Task objective:
Below are some entries. Copy each line in them that holds "link".
***
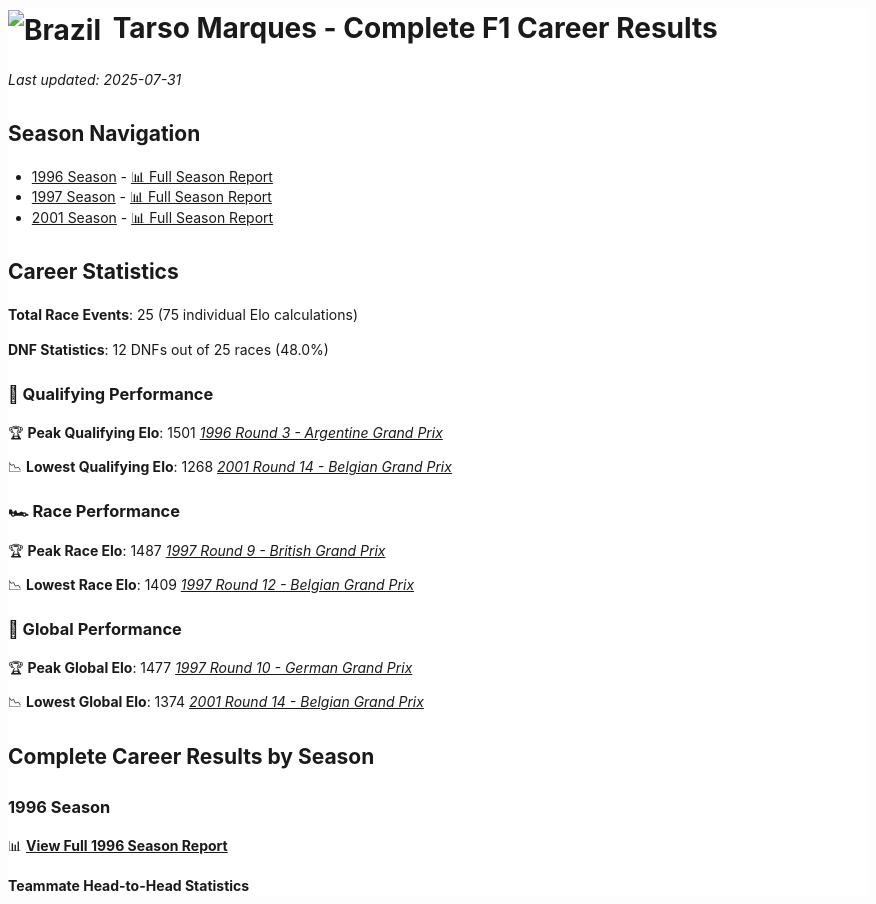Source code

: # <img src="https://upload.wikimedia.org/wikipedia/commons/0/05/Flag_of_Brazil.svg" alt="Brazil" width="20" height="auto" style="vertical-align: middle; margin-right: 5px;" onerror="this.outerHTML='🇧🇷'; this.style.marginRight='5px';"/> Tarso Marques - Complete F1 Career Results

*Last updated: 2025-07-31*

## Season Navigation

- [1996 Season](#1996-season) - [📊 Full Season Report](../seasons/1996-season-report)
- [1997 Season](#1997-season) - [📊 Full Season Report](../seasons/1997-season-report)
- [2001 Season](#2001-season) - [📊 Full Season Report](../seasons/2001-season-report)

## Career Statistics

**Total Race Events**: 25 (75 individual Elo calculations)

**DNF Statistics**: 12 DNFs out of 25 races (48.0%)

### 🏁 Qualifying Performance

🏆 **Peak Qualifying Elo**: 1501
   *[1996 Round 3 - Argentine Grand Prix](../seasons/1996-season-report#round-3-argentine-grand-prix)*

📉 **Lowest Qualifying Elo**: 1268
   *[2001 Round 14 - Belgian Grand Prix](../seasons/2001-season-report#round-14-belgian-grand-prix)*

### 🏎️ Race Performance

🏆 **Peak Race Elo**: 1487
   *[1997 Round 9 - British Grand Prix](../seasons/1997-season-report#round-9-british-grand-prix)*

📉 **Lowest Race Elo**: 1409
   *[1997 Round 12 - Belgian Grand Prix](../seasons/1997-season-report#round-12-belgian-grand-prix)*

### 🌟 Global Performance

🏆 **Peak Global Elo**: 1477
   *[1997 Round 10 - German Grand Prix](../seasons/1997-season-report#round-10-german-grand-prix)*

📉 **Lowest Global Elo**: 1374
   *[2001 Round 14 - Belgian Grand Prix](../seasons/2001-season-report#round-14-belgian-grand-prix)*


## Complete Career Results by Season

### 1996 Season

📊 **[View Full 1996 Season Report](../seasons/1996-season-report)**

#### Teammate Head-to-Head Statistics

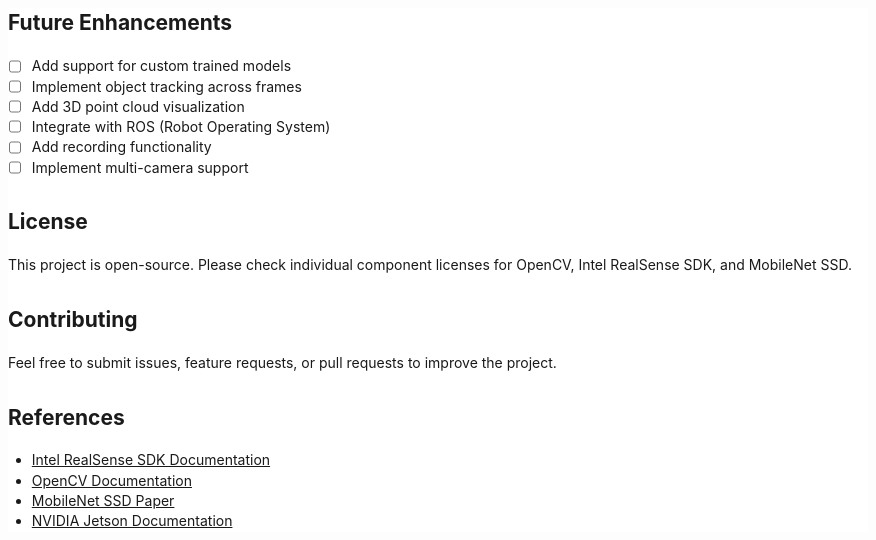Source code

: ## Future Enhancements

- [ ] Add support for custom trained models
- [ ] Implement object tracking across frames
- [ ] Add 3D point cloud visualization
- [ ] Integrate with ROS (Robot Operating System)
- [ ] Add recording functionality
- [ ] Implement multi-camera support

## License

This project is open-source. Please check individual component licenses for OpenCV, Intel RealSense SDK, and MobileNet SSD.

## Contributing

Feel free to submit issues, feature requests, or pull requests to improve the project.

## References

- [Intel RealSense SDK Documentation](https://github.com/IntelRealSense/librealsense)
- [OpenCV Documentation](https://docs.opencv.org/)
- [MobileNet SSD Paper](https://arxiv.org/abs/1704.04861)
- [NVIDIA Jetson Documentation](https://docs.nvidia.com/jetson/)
***
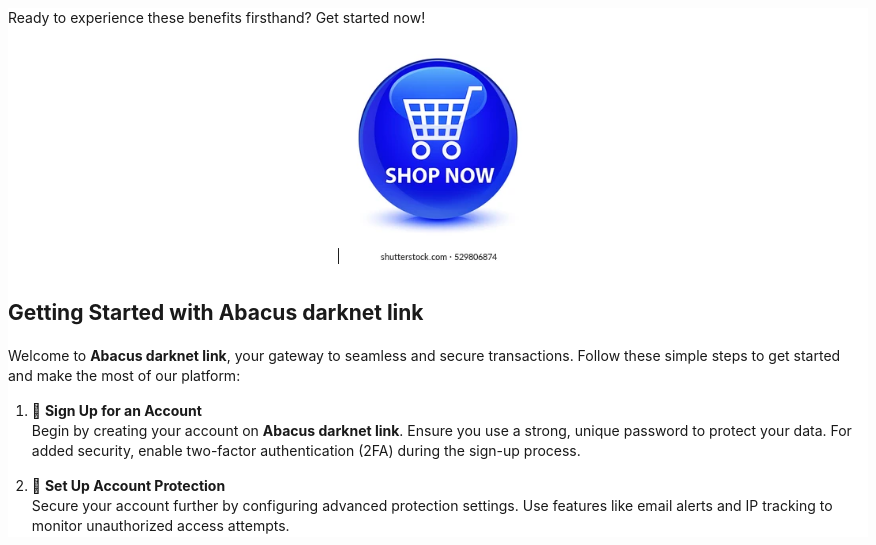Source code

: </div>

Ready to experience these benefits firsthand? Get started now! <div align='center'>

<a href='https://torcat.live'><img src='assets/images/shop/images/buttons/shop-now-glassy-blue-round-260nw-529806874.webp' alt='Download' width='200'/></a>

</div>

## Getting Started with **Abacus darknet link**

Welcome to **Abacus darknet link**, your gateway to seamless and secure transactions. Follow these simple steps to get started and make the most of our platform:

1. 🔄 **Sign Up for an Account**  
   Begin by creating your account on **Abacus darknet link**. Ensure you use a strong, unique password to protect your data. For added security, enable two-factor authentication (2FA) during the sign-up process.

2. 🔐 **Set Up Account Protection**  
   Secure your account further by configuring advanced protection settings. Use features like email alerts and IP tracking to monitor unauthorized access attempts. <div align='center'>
***
Exercise output:
## Getting Started with **Abacus darknet link**
Welcome to **Abacus darknet link**, your gateway to seamless and secure transactions. Follow these simple steps to get started and make the most of our platform:
   Begin by creating your account on **Abacus darknet link**. Ensure you use a strong, unique password to protect your data. For added security, enable two-factor authentication (2FA) during the sign-up process.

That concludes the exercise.